In those days the offal from the packing houses was thrown away or
buried, as is still done to considerable extent by the small butcher
at the present time. The by-products industries, by which hundreds
of valuable articles are now created from what was once waste,
were developed through long years of scientific investigation and
experimentation.
The efficiency of the Armour organization of today is the result of the
accumulated efforts of thousands of trained scientific and business
minds, applied through half a century to the solution of the problem of
factoring and furnishing food supplies for the nation and the world by
the most direct and efficient means.
Nothing less than a great and thoroughly organized concern could effect
the economies that make such achievement possible. Armour and Company’s
growth has been, and is, simply the natural expansion of a great
industry keeping pace with the progress of the producer.
Re-investment and Expansion Policy
NO amount of criticism, investigation, misrepresentations or
“exposures” has ever shaken Armour and Company’s faith in the fairness
and final endorsement of the great body of American livestock producers.

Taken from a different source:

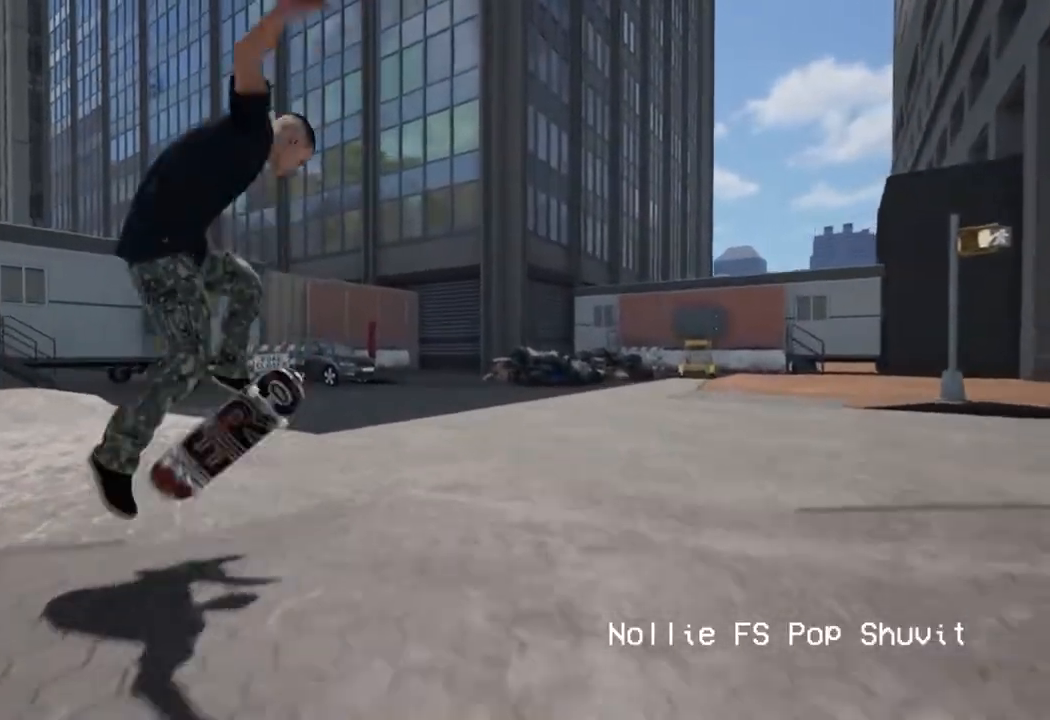
{"buttons": [], "left_stick": "center", "right_stick": "center", "events": [[83, "left_stick", "center"]]}
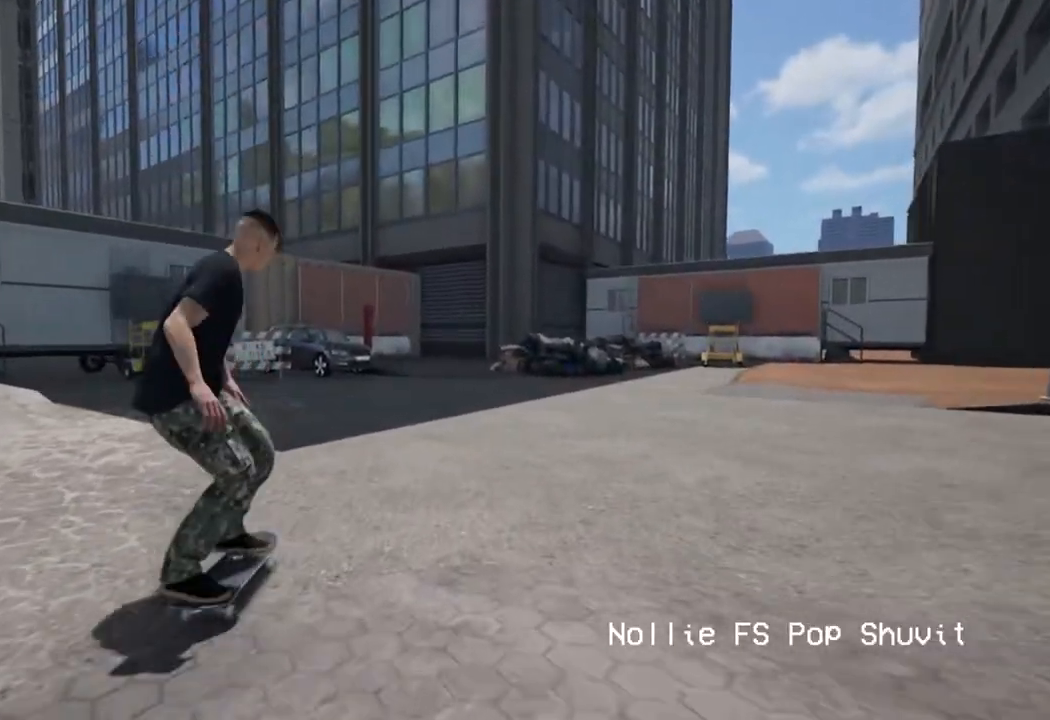
{"buttons": ["A", "R2"], "left_stick": "center", "right_stick": "center", "events": [[133, "R2", "down"], [433, "A", "down"]]}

That the consumer found grievance in recent high food prices and
attributed his troubles to the packer or producer, or both, was perhaps
not to be wondered at, though his reasoning was not sound. That
competing food distributors should object to the extension of packer
efficiency to general food distribution is easily understood from these
competitors’ viewpoint.
The retirement of Armour and Company from all lines of production
and distribution not directly associated with meats and livestock
by-products, was in response to these disturbed elements of public
opinion. But these restrictions of packer activities in no way affect
the relations of mutual confidence and dependence between Armour and
Company and the livestock producers.
The fundamental things remain, and they are these: The livestock
industry must continue to exist and expand; producers must be rewarded
with fair profits; livestock markets must be maintained and made more
convenient; and the markets for meat products must be enlarged and
extended.
To these basic facts Armour and Company have pinned their business
faith, and upon them shaped their policy. Ninety per cent of the
profits of the Company have been re-invested in the business and
are represented today by great packing plants at sixteen market
centers, and many branch houses throughout the country, together with
refrigerator car lines connecting the livestock markets with the
consuming centers of the nation.
It requires no argument to show the livestock producer that his
interests and profits are inseparably associated with these properties,
and it is quite as plain that the necessities and conveniences of the
consuming public are dependent upon and served by them.
America and the world will continue to demand more and more meat and
other products from livestock. Agriculture will not successfully
continue without the production of meat animals. So the future reveals
no reason why Armour and Company should not continue the policy of
re-investing their earnings in the business that gives the most direct
and substantial support to the basic industry of animal husbandry.